- [ASSIGNED TASK] Reproduce the listing below without any change.

- [DATASET SECTION]
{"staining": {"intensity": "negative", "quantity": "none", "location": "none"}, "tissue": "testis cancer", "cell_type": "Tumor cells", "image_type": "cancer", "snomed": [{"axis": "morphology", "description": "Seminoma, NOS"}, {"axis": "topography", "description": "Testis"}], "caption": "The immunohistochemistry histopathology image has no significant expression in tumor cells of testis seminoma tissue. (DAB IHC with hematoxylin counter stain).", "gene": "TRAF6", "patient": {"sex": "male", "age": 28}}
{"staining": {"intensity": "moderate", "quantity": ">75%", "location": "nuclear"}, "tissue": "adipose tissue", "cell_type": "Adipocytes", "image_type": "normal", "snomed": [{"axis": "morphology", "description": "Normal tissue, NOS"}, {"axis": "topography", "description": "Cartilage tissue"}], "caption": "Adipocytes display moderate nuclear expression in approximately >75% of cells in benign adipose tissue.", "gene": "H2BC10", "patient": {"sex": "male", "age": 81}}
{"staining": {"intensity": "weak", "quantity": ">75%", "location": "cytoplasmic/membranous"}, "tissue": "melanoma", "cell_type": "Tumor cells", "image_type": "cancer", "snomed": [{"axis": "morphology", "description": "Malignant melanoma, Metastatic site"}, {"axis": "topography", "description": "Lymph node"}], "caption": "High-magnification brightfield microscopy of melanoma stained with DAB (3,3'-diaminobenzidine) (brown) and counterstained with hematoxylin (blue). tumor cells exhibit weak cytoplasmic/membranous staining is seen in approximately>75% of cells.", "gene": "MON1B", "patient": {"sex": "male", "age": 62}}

- [RESPONSE TO THIS EXERCISE]
{"staining": {"intensity": "negative", "quantity": "none", "location": "none"}, "tissue": "testis cancer", "cell_type": "Tumor cells", "image_type": "cancer", "snomed": [{"axis": "morphology", "description": "Seminoma, NOS"}, {"axis": "topography", "description": "Testis"}], "caption": "The immunohistochemistry histopathology image has no significant expression in tumor cells of testis seminoma tissue. (DAB IHC with hematoxylin counter stain).", "gene": "TRAF6", "patient": {"sex": "male", "age": 28}}
{"staining": {"intensity": "moderate", "quantity": ">75%", "location": "nuclear"}, "tissue": "adipose tissue", "cell_type": "Adipocytes", "image_type": "normal", "snomed": [{"axis": "morphology", "description": "Normal tissue, NOS"}, {"axis": "topography", "description": "Cartilage tissue"}], "caption": "Adipocytes display moderate nuclear expression in approximately >75% of cells in benign adipose tissue.", "gene": "H2BC10", "patient": {"sex": "male", "age": 81}}
{"staining": {"intensity": "weak", "quantity": ">75%", "location": "cytoplasmic/membranous"}, "tissue": "melanoma", "cell_type": "Tumor cells", "image_type": "cancer", "snomed": [{"axis": "morphology", "description": "Malignant melanoma, Metastatic site"}, {"axis": "topography", "description": "Lymph node"}], "caption": "High-magnification brightfield microscopy of melanoma stained with DAB (3,3'-diaminobenzidine) (brown) and counterstained with hematoxylin (blue). tumor cells exhibit weak cytoplasmic/membranous staining is seen in approximately>75% of cells.", "gene": "MON1B", "patient": {"sex": "male", "age": 62}}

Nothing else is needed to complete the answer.